Page excerpt:
** Start **
Peter Reder, Guided Tour / Clod Ensemble, The Silver Swan

Review in Issue 17-4 | Winter 2005

Two very different pieces set in the University of Edinburgh's McEwen Hall, an extraordinary Victorian building never before used as a Fringe venue.

Reder's Guided Tour allows us a glimpse at the terrifyingly Grand Hall – then takes us into the dimly lit and rather dull passages that are around and below it. The Tour purports to 'draw the audience into a shared contemplation of the nature of architectural spaces and the memories and feelings they evoke' but begs the question why here? The most vital and interesting sections of the piece are a slide show of family snaps accompanied by thoughts, reflections and reminiscences that question our notions of 'real' histories and memories, and a final film of Reder's mother, cast wonderfully as The Angel of History. The architectural spaces we are truly drawn into are those on the screen: the seaside family home, the gardens, the suburban streets, the mother's kitchen. Peter Reder, like William Ylang and Joshua Sofaer, is an excellent monologist using family history captured in 'true-life' images as a springboard for exploring identity, history and the 'inventing the truth’ that is autobiography. Although there were some local references, these were the least interesting aspects of the piece, and it felt as if the placing in McEwen Hall was a tacked-on afterthought – a merging together of two very different intentions.
** End **
Short exercise A: Translate this sentence from the theater review into Spanish: "The architectural spaces we are truly drawn into are those on the screen: the seaside family home, the gardens, the suburban streets, the mother's kitchen."
Short exercise B: In the theater review, rewrite everything from "Peter Reder, Guided" down to "a Fringe venue.", changing "Fringe" to "festival".
Short exercise C: Pick up the theater review after its last sentence and write what comes next.
The material that comes after the theater review is separate from it.

Data provided:
** Start **
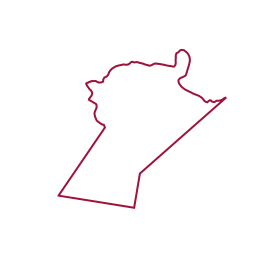 the district of Thomazo/Tournesse, Dennery, Saint Lucia, rotated 37°
{"feature_id": "8701671B52938625502385", "entity_name": "Thomazo/Tournesse", "entity_type": "district", "adm_level": 2, "iso_a3": "LCA", "parent_name": "Saint Lucia", "parent_adm1": "Dennery", "projection": "mercator", "projection_center": [-60.947, 13.919], "detail": "fine", "context": "isolated", "style": "outline", "palette": "rose", "viewbox_px": 256, "rotation_deg": 37, "n_neighbors": 0, "source": "geoboundaries", "source_scale": "gbopen_adm2", "svg_char_len": 4907}
<svg xmlns="http://www.w3.org/2000/svg" viewBox="0 0 256 256"><g transform="rotate(37 128 128)"><path d="M81.6,85.4L81.4,85.8L81.2,86.2L81.0,86.4L80.9,86.8L80.8,87.0L80.7,87.3L80.5,87.7L80.4,87.9L80.4,88.1L80.2,88.4L80.1,88.6L80.1,88.8L79.9,89.1L79.8,89.4L79.8,89.5L79.6,90.1L79.4,90.8L79.4,91.1L79.4,91.3L79.4,91.5L79.3,91.8L79.3,92.0L79.2,94.2L79.3,94.4L79.3,94.7L79.3,94.9L79.5,95.2L79.5,95.4L79.5,95.6L79.6,95.9L79.9,96.5L79.9,96.8L80.0,97.0L80.1,97.4L80.1,98.3L80.1,98.7L80.1,98.9L80.0,99.2L80.0,99.4L79.9,99.7L79.9,99.8L79.7,100.1L79.7,100.3L79.6,100.6L79.4,100.9L79.2,101.1L79.1,101.3L79.0,101.5L78.9,101.7L78.8,101.9L78.8,102.1L78.8,102.5L78.9,103.0L78.9,103.3L79.0,103.7L79.1,104.0L79.2,104.4L79.3,104.6L79.5,104.8L79.7,105.1L79.8,105.2L79.9,105.5L80.0,105.6L80.2,106.0L79.9,106.5L79.5,107.1L79.4,107.4L79.3,107.6L79.0,107.9L78.9,108.0L78.7,108.1L78.3,108.5L78.1,108.7L77.9,108.8L77.6,109.0L77.4,109.2L77.3,109.3L77.0,109.3L76.6,109.4L76.4,109.5L76.2,109.5L75.9,109.7L75.7,109.7L75.4,109.7L75.2,109.7L74.8,109.8L74.5,109.8L74.2,109.9L73.8,110.0L73.6,110.2L73.2,110.5L72.8,110.8L72.3,111.2L72.2,111.3L71.9,111.5L71.5,111.7L71.4,111.9L71.2,112.0L70.8,112.3L70.7,112.5L70.5,112.8L70.4,113.1L70.3,113.3L70.1,113.6L70.0,113.8L69.8,113.8L69.6,114.1L69.4,114.3L69.3,114.7L69.2,114.9L69.1,115.1L69.0,115.4L68.7,115.8L68.7,116.0L68.4,116.3L68.1,116.6L68.1,116.8L68.0,117.2L67.9,117.5L68.0,117.9L68.2,118.0L68.5,118.2L68.7,118.3L68.9,118.4L69.1,118.4L69.3,118.6L69.9,118.8L70.1,118.9L70.3,119.0L70.5,119.0L70.8,119.2L71.0,119.2L71.2,119.3L71.6,119.4L71.9,119.5L72.3,119.6L72.7,119.8L73.4,120.0L73.5,120.0L73.8,120.1L74.0,120.2L75.0,120.2L75.3,120.3L75.5,120.3L75.8,120.4L76.1,120.5L76.6,120.6L76.8,120.7L77.2,120.9L77.4,120.9L77.7,121.0L77.8,121.1L78.1,121.3L78.3,121.4L78.5,121.7L78.6,122.0L78.9,122.6L79.0,122.9L79.1,123.1L79.2,123.4L79.2,123.5L79.3,123.8L79.4,124.4L79.4,124.7L79.4,126.0L79.4,126.6L79.4,128.2L79.4,128.5L80.1,129.0L84.8,128.4L87.9,128.1L89.0,128.5L90.7,130.7L91.7,134.8L92.3,136.4L94.7,138.7L98.6,140.9L102.4,141.0L105.2,140.7L106.8,140.0L109.3,141.5L113.2,223.6L113.3,223.8L180.9,188.0L164.9,157.2L176.7,99.7L188.1,44.4L187.7,45.1L187.0,46.0L186.5,47.8L185.8,49.5L184.6,51.1L182.3,53.0L181.7,54.6L181.0,55.7L179.8,56.1L178.7,56.4L177.5,56.1L176.6,56.7L176.0,58.5L175.9,59.7L174.7,60.2L174.0,60.4L172.5,60.3L170.3,59.7L169.0,59.4L165.5,59.6L162.6,60.4L159.4,61.3L157.7,61.5L153.9,62.3L150.6,62.9L146.8,62.9L144.1,62.4L141.8,61.6L140.2,60.4L139.5,59.3L139.5,57.3L140.3,55.7L141.6,53.4L142.1,52.3L142.4,51.0L141.4,48.1L139.9,44.2L139.1,41.7L137.5,38.2L137.4,37.8L136.2,36.1L134.4,34.3L131.7,32.8L129.8,32.3L125.7,32.2L123.6,33.5L122.9,34.6L122.7,36.9L122.4,37.9L121.7,39.0L122.3,40.8L122.8,41.9L123.7,42.7L124.9,44.8L126.1,46.2L126.8,47.1L127.8,48.8L127.9,51.0L127.4,51.7L125.2,52.6L124.5,53.1L121.4,54.7L120.6,55.0L120.4,55.1L120.1,55.3L119.9,55.4L119.7,55.5L119.3,55.7L119.2,55.7L119.0,55.8L118.8,55.8L118.7,55.9L118.5,56.0L118.3,56.1L118.1,56.1L117.9,56.2L117.7,56.3L117.4,56.5L117.2,56.6L117.0,56.8L116.7,56.9L116.6,57.0L116.3,57.1L116.1,57.2L115.9,57.3L115.7,57.4L115.5,57.5L115.3,57.5L115.1,57.6L114.9,57.7L114.8,57.8L114.6,57.9L114.5,58.0L114.3,58.1L114.2,58.2L114.0,58.3L113.9,58.4L113.6,58.5L113.4,58.6L113.2,58.7L113.0,58.8L112.9,58.9L112.8,59.0L112.6,59.1L112.3,59.3L112.2,59.5L111.8,59.6L111.6,59.6L111.3,59.8L111.2,59.9L111.1,60.0L110.9,60.1L110.7,60.4L110.6,60.6L110.4,60.8L110.2,61.2L110.1,61.3L109.9,61.7L109.8,61.8L109.7,62.1L109.6,62.3L109.5,62.5L109.4,62.9L109.3,63.0L109.2,63.2L109.1,63.4L109.0,63.6L108.9,63.8L108.8,64.0L108.6,64.1L108.5,64.3L108.4,64.5L108.2,64.8L108.0,65.0L107.9,65.1L107.7,65.3L107.4,65.5L107.2,65.6L106.8,65.6L106.7,65.7L106.3,65.8L106.1,65.9L105.9,65.9L105.7,66.0L105.4,66.2L105.2,66.3L104.9,66.4L104.7,66.5L104.4,66.6L104.1,66.7L104.0,66.8L103.8,66.9L103.6,66.9L103.4,67.0L103.2,67.1L102.8,67.2L102.7,67.2L102.6,67.3L102.3,67.3L102.1,67.3L101.7,67.4L101.6,67.5L101.4,67.5L101.2,67.6L100.8,67.8L100.7,67.8L100.4,68.0L100.2,68.0L99.8,68.2L99.6,68.3L99.4,68.4L99.2,68.4L98.9,68.5L98.6,68.7L98.5,68.8L98.2,68.9L98.1,69.0L97.9,69.1L97.7,69.2L97.5,69.3L97.3,69.3L97.1,69.4L96.9,69.4L96.7,69.4L96.5,69.5L96.2,69.6L95.9,69.8L95.7,69.9L95.5,70.0L95.4,70.1L95.1,70.3L95.0,70.5L94.8,70.6L94.7,70.7L94.4,71.0L94.2,71.2L94.1,71.3L93.9,71.5L93.7,71.8L92.7,72.1L91.6,72.5L91.1,73.2L90.8,73.7L90.7,74.1L90.7,74.6L90.6,74.9L90.6,75.1L90.6,75.3L90.5,75.6L90.4,75.9L90.2,76.4L90.1,76.6L90.1,76.8L89.9,76.9L89.9,77.1L89.8,77.3L89.6,77.5L89.4,77.7L89.3,77.9L89.1,78.1L88.9,78.3L88.6,78.5L88.3,78.7L88.2,78.8L87.8,79.0L87.6,79.2L87.4,79.2L87.2,79.3L86.7,79.6L86.3,79.8L86.2,80.0L85.8,80.3L85.7,80.5L85.4,80.9L85.1,81.1L85.0,81.3L84.7,81.7L84.5,82.0L84.3,82.1L84.2,82.2L84.0,82.4L83.9,82.6L83.7,82.8L83.5,83.0L83.3,83.3L83.2,83.4L83.0,83.6L82.8,83.9L82.6,84.2L82.4,84.4L82.3,84.6L82.1,84.8L81.8,85.1L81.6,85.4Z" fill="none" stroke="#9f1239" stroke-width="2"/></g></svg>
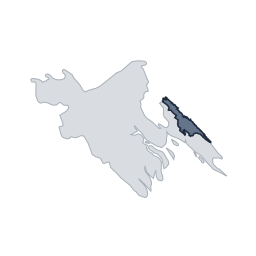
** End **
Task response A: Los espacios arquitectónicos a los que realmente nos vemos atraídos son los de la pantalla: la casa familiar junto al mar, los jardines, las calles suburbanas, la cocina de la madre.

Task response B:
Peter Reder, Guided Tour / Clod Ensemble, The Silver Swan

Review in Issue 17-4 | Winter 2005

Two very different pieces set in the University of Edinburgh's McEwen Hall, an extraordinary Victorian building never before used as a festival venue.

Task response C:
The Silver Swan, by contrast, felt entirely at home in McEwen Hall. It wasn't created for this space, but like all good site-responsive work, it appropriated the space in a way that made you feel that it really belonged here. The ludicrously ornate circular hall is so enormous and imposing that it is hard at first to imagine how a handful of performers can take that space and make it theirs – then in float a flock of glorious creatures, enormous swathes of moonlight – white material billowing around, trailing along the floor. They have the voices of angels, and they sing a selection of madrigals. That actually would have been enough, but Clod, one supposes, felt a need to make the piece more theatrical, so as we sit up in the gods, we witness, directly opposite, a power game between a woman and a man played out as an action/reaction movement duet. She sits, he sits; he walks, she walks. It makes for an interesting use of the balcony spaces, adding another dimension to the piece and the echoing sound of footsteps provide a percussive counterpoint to the resonant voices of the singers – but the witnessed game grows a little tiresome after a while. Sometimes less is more.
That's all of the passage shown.